This US patent application outlines a method, device and computer programme that allows for the noninvasive haplotyping of single cells from a blood or serum sample obtained from a pregnant woman to determine the fetal genome. Specifically, the inventors state that it is possible to measure haplotypes by diluting a composition consisting of multiple homologous copies of a region to single molecule density and by performing genetic analysis on the individual molecules.

Quake, S.R., Fan, H-M.C. Non-invasive determination of fetal inheritance of parental haplotypes at the genome-wide scale. 2 August 2012.

US 2012/0252767 A1 Methods of hormonal treatment utilising ascending-dose extended cycle regimens

This US patent application discusses a contraceptive method involving an ascending-dose extended cycle regimen.
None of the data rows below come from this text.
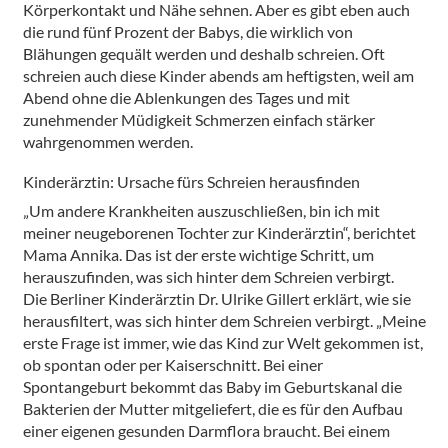
Körperkontakt und Nähe sehnen. Aber es gibt eben auch
die rund fünf Prozent der Babys, die wirklich von
Blähungen gequält werden und deshalb schreien. Oft
schreien auch diese Kinder abends am heftigsten, weil am
Abend ohne die Ablenkungen des Tages und mit
zunehmender Müdigkeit Schmerzen einfach stärker
wahrgenommen werden.
Kinderärztin: Ursache fürs Schreien herausfinden
„Um andere Krankheiten auszuschließen, bin ich mit
meiner neugeborenen Tochter zur Kinderärztin“, berichtet
Mama Annika. Das ist der erste wichtige Schritt, um
herauszufinden, was sich hinter dem Schreien verbirgt.
Die Berliner Kinderärztin Dr. Ulrike Gillert erklärt, wie sie
herausfiltert, was sich hinter dem Schreien verbirgt. „Meine
erste Frage ist immer, wie das Kind zur Welt gekommen ist,
ob spontan oder per Kaiserschnitt. Bei einer
Spontangeburt bekommt das Baby im Geburtskanal die
Bakterien der Mutter mitgeliefert, die es für den Aufbau
einer eigenen gesunden Darmflora braucht. Bei einem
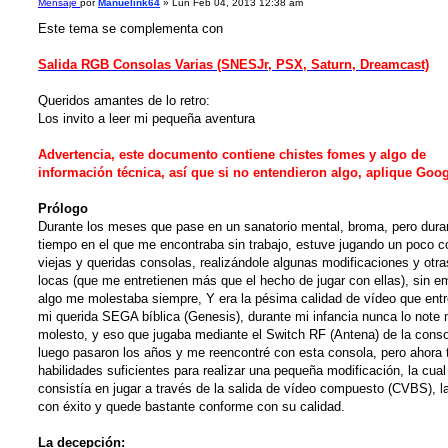
Mensaje
por
Manuelink64
»
Lun Feb 04, 2013 12:38 am
Este tema se complementa con
Salida RGB Consolas Varias (SNESJr, PSX, Saturn, Dreamcast)
Queridos amantes de lo retro:
Los invito a leer mi pequeña aventura
Advertencia, este documento contiene chistes fomes y algo de
información técnica, así que si no entendieron algo, aplique Goo
Prólogo
Durante los meses que pase en un sanatorio mental, broma, pero dura
tiempo en el que me encontraba sin trabajo, estuve jugando un poco c
viejas y queridas consolas, realizándole algunas modificaciones y otr
locas (que me entretienen más que el hecho de jugar con ellas), sin 
algo me molestaba siempre, Y era la pésima calidad de vídeo que ent
mi querida SEGA bíblica (Genesis), durante mi infancia nunca lo note 
molesto, y eso que jugaba mediante el Switch RF (Antena) de la conso
luego pasaron los años y me reencontré con esta consola, pero ahora 
habilidades suficientes para realizar una pequeña modificación, la cual
consistía en jugar a través de la salida de vídeo compuesto (CVBS), la
con éxito y quede bastante conforme con su calidad.
La decepción:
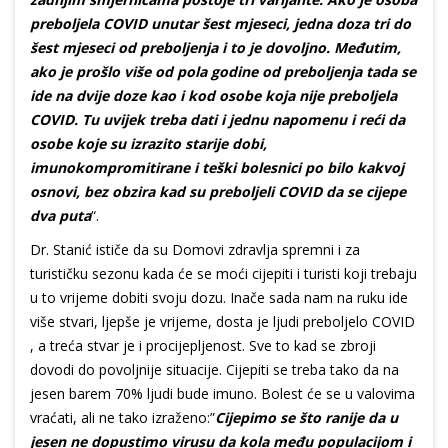
preboljela COVID unutar šest mjeseci, jedna doza tri do
šest mjeseci od preboljenja i to je dovoljno. Međutim,
ako je prošlo više od pola godine od preboljenja tada se
ide na dvije doze kao i kod osobe koja nije preboljela
COVID. Tu uvijek treba dati i jednu napomenu i reći da
osobe koje su izrazito starije dobi,
imunokompromitirane i teški bolesnici po bilo kakvoj
osnovi, bez obzira kad su preboljeli COVID da se cijepe
dva puta
“.
Dr. Stanić ističe da su Domovi zdravlja spremni i za
turističku sezonu kada će se moći cijepiti i turisti koji trebaju
u to vrijeme dobiti svoju dozu. Inače sada nam na ruku ide
više stvari, ljepše je vrijeme, dosta je ljudi preboljelo COVID
, a treća stvar je i procijepljenost. Sve to kad se zbroji
dovodi do povoljnije situacije. Cijepiti se treba tako da na
jesen barem 70% ljudi bude imuno. Bolest će se u valovima
vraćati, ali ne tako izraženo:”
Cijepimo se što ranije da u
jesen ne dopustimo virusu da kola među populacijom i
Specifically, the method involves the administration of an oestrogen and a progestogen for a period in excess of 30 or 31 consecutive days followed either by an optional hormone-free period of between 2 and 10 days or by the administration of oestrogen for a period of 2–10 days. This method also provides additional noncontraceptive benefits such as reducing breakthrough bleeding.
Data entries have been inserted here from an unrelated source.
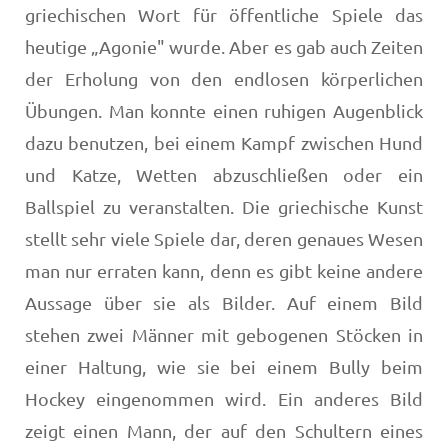
griechischen Wort für öffentliche Spiele das
heutige „Agonie" wurde. Aber es gab auch Zeiten
der Erholung von den endlosen körperlichen
Übungen. Man konnte einen ruhigen Augenblick
dazu benutzen, bei einem Kampf zwischen Hund
und Katze, Wetten abzuschließen oder ein
Ballspiel zu veranstalten. Die griechische Kunst
stellt sehr viele Spiele dar, deren genaues Wesen
man nur erraten kann, denn es gibt keine andere
Aussage über sie als Bilder. Auf einem Bild
stehen zwei Männer mit gebogenen Stöcken in
einer Haltung, wie sie bei einem Bully beim
Hockey eingenommen wird. Ein anderes Bild
zeigt einen Mann, der auf den Schultern eines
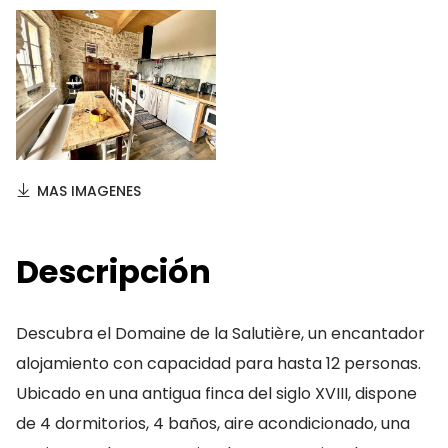
MAS IMAGENES
Descripción
Descubra el Domaine de la Salutière, un encantador
alojamiento con capacidad para hasta 12 personas.
Ubicado en una antigua finca del siglo XVIII, dispone
de 4 dormitorios, 4 baños, aire acondicionado, una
Diliberti, C.E., Reape, K.Z., Bronnekant, L.J. Methods of hormonal treatment utilising ascending-dose extended cycle regimens. 4 October 2012.

US 2012/0252119 A1 Methods for the collection and maturation of oocytes

This US patent application outlines methods for the collection and maturation of oocytes. Specifically, the patent provides a method for collecting an oocyte in a collection medium consisting of a first phosphodiesterase inhibitor and an agent that increases intracellular cAMP concentration within the oocyte, for culturing the oocyte in a maturation medium consisting of a second phosphodiesterase inhibitor, and finally producing an embryo from the oocyte through the use of assisted reproduction technology.

This international patent application claims priority from US provisional patent application 61/178,318 filed on 14 May 2009, the contents of which are herein incorporated by this reference.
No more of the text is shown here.